I guess my question really relates to the rate of expansion of the universe. If the expansion is accelerating, is it possible to calculate the rate at which the universe expanded in the past? Clearly, if the expansion accelerates, it hasn't always been expanding with the speed of light?? Or can it expand faster than that?

Can I trouble you with yet another (slightly related) question? I have just read Charles Stross' science fiction novel "Singularity Sky", and he mentions "lightcones" a lot in relation to (also faster-than-light) space travel. Am I right in assuming that the "lightcone" thing relates to the observable universe...? Can you explain a bit about why this involves a "cone-shaped" approach?

Take your time; there's no hurry.

Thanks, - Tue

Answer

Hello Tue,

For your first question, yes, the rate of expansion can be calculated. And I guarantee you - the answer will be wrong! There's just too much uncertainty. IF the universe is accelerating (still a big IF in my opinion), then the universe's size at the moment of earth's formation will have been a little less than we estimated (using a linear extrapolation). If the expansion accelerates, it is unlikely that the speed of recession of any galaxy (relative to another) will exceed the speed of light. That will require an infinite energy or a revisit to the Theory of Relativity. Neither is impossible, but I would judge them unlikely. So that means that IF we are in an accelerating phase, we MUST then enter a static or even a decelerating phase. The mechanics of these changes are not understood. Which is one reason that I said the current understanding of cosmology may need major work.

Going back to the original reason which made people think the universe is accelerating - a standard "candle" - the Type 1a supernova - appeared too dim, as they were observed in galaxies which we thought were "X" distance due to their redshift (the velocity-distance relation). Because they were dimmer than expected, they were calculated to be at "Y" (greater than "X") distance. Which means the universe accelerated! Pretty weak evidence (since there could have been many other reasons for the discrepancy) - not just in my opinion, but in the opinion of Arp, Hoyle, Burbidge, Narlikar, and others.

[Dataset excerpts]

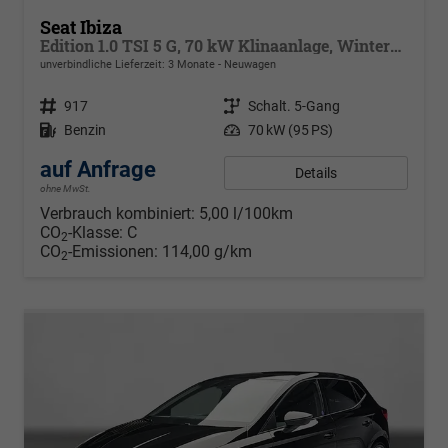
Seat Ibiza
Edition 1.0 TSI 5 G, 70 kW Klinaanlage, Winterpaket: beheizb Sitze + Spiegel, elektr.klappbar, get. Bank, Armlehne v., 4 elektr. Fensterheb. LED Licht, autom. Fernlichtregulierung, Licht & Sicht Paket ,PDC,Alufelgen, Vorders.hvs,Full-Link, digital Cockpit
unverbindliche Lieferzeit:
3 Monate
Neuwagen
Fahrzeugnr.
917
Getriebe
Schalt. 5-Gang
Kraftstoff
Benzin
Leistung
70 kW (95 PS)
auf Anfrage
Details
ohne MwSt.
Verbrauch kombiniert:
5,00 l/100km
CO
-Klasse:
C
2
CO
-Emissionen:
114,00 g/km
2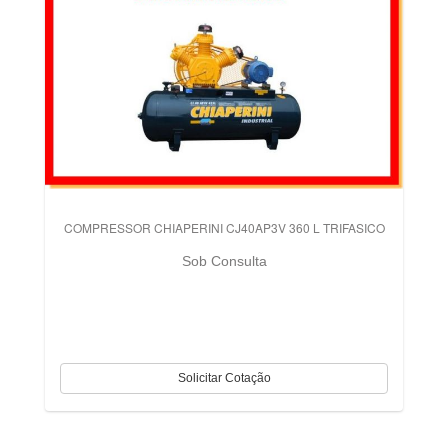
COMPRESSOR CHIAPERINI CJ40AP3V 360 L TRIFASICO
Sob Consulta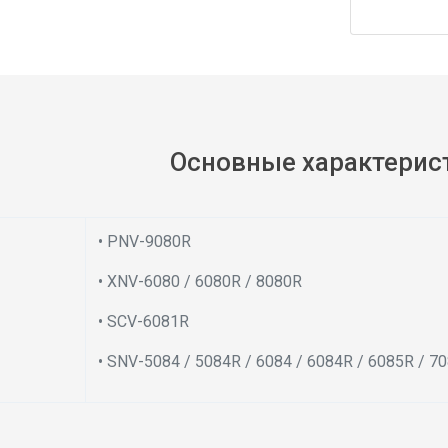
Основные характерис
• PNV-9080R
• XNV-6080 / 6080R / 8080R
• SCV-6081R
• SNV-5084 / 5084R / 6084 / 6084R / 6085R / 70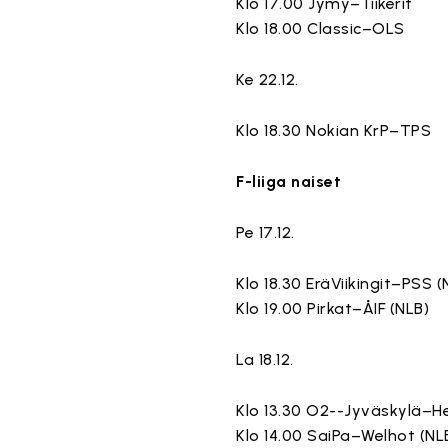
Klo 17.00 Jymy–Tiikerit
Klo 18.00 Classic–OLS
Ke 22.12.
Klo 18.30 Nokian KrP–TPS
F-liiga naiset
Pe 17.12.
Klo 18.30 EräViikingit–PSS 
Klo 19.00 Pirkat–ÅIF (NLB)
La 18.12.
Klo 13.30 O2--Jyväskylä–Hel
Klo 14.00 SaiPa–Welhot (NL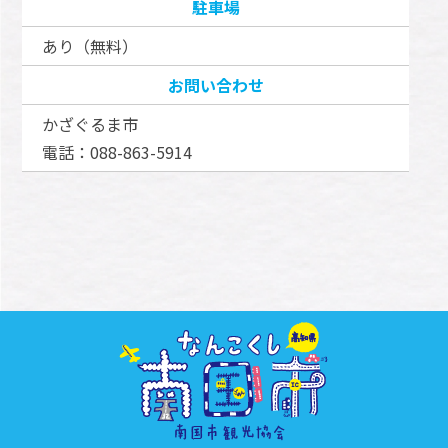
駐車場
あり（無料）
お問い合わせ
かざぐるま市
電話：088-863-5914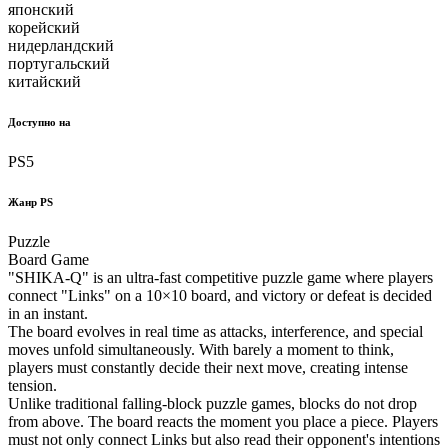
японский
корейский
нидерландский
португальский
китайский
Доступно на
PS5
Жанр PS
Puzzle
Board Game
"SHIKA-Q" is an ultra-fast competitive puzzle game where players
connect "Links" on a 10×10 board, and victory or defeat is decided
in an instant.
The board evolves in real time as attacks, interference, and special
moves unfold simultaneously. With barely a moment to think,
players must constantly decide their next move, creating intense
tension.
Unlike traditional falling-block puzzle games, blocks do not drop
from above. The board reacts the moment you place a piece. Players
must not only connect Links but also read their opponent's intentions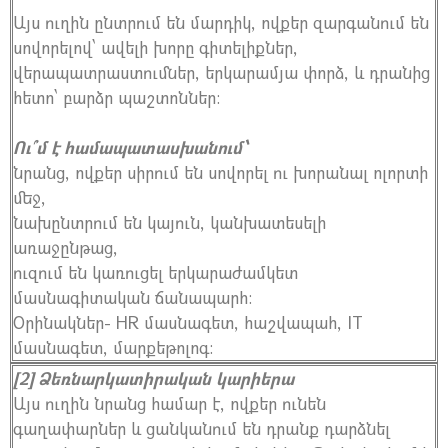
Այս ուղին ընտրում են մարդիկ, ովքեր զարգանում են
սովորելով՝ ավելի խորը գիտելիքներ,
վերապատրաստումներ, երկարամյա փորձ, և դրանից
հետո՝ բարձր պաշտոններ։
Ու՞մ է համապատասխանում՝
նրանց, ովքեր սիրում են սովորել ու խորանալ ոլորտի
մեջ,
նախընտրում են կայուն, կանխատեսելի
առաջընթաց,
ուզում են կառուցել երկարաժամկետ
մասնագիտական ճանապարհ։
Օրինակներ- HR մասնագետ, հաշվապահ, IT
մասնագետ, մարքեթոլոգ։
[2] Ձեռնարկատիրական կարիերա
Այս ուղին նրանց համար է, ովքեր ունեն
գաղափարներ և ցանկանում են դրանք դարձնել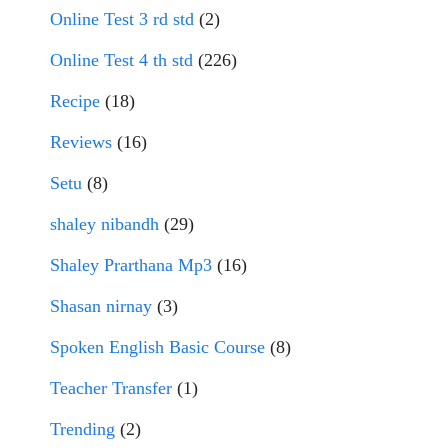
Online Test 3 rd std
(2)
Online Test 4 th std
(226)
Recipe
(18)
Reviews
(16)
Setu
(8)
shaley nibandh
(29)
Shaley Prarthana Mp3
(16)
Shasan nirnay
(3)
Spoken English Basic Course
(8)
Teacher Transfer
(1)
Trending
(2)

▶ Set of tasks
**1.** Do the following statements agree with the text on the universe's expansion? Answer yes or no for each and quote the words that decide it. (a) The reply says the rate of expansion cannot be calculated. (b) The reply treats the acceleration of the universe as certain. (c) The Type 1a supernovae appeared dimmer than expected.
**2.** According to the text on the universe's expansion, what kind of supernova was used as a standard "candle"?
**3.** How would the text on the universe's expansion go on after its final sentence? Continue it.

▶ Answers by item
**1.**
(a) No: "For your first question, yes, the rate of expansion can be calculated."
(b) No: "IF the universe is accelerating (still a big IF in my opinion)"
(c) Yes: "Because they were dimmer than expected, they were calculated to be at "Y" (greater than "X") distance."

**2.** The Type 1a supernova.

**3.**
A final point about the rate of expansion. Since the main "candle" used to determine how much the velocity-distance relation differs from linear is the Type 1a supernova, it is necessary to get many observations at various distances to estimate a rate of change (acceleration). Since supernova are very rare events, and one much catch them at their maximum light, it is difficult to get many reliable observations. This adds to the uncertainty.

Your light cone question is easier. The light cone is just a picture in 4 dimensions (space is pictured as a 2-dimensional plane). Time is the vertical axis. Since a photon travels in both space and time (it takes a finite amount of time for a photon to move through space), the cone traces out the path of a photon (or particle travelling at the speed of light). If we talk about events in the past, that's negative time (below the space plane). Future events are in positive time (above the space plane). The light cone is just a convenient way to picture movement in space-time, especially as velocities approach light speed.

If one moves very little in space but much time has passed, that means we're going up on the z-axis (time) pretty rapidly, so we're inside the light cone. All real particles (having mass) travel inside the light cone. Photons travel ON the light cone. If you can visualize anything travelling faster than light (again, this violates Relativity), that particle would be OUTSIDE the light cone (it would travel much space in very little time). Some people think that the cone itself is a barrier for particles (it takes an infinite energy to cross it), but IF it could be crossed, particles could travel faster than light (outside the light cone). Curiously, the most successful quantum theory yet developed (Quantum Electrodynamics or QED) predicts that some "individual" photons DO travel faster than light. Some travel slower. Some travel in non-straight lines. But when you add them all up, it APPEARS that a beam of light travels at "c" in a straight line. For more on this, refer to "Q.E.D. - The Strange Story of Light and Matter" by Richard Feynman (1965 Nobel Prize winner, who co-developed Q.E.D.).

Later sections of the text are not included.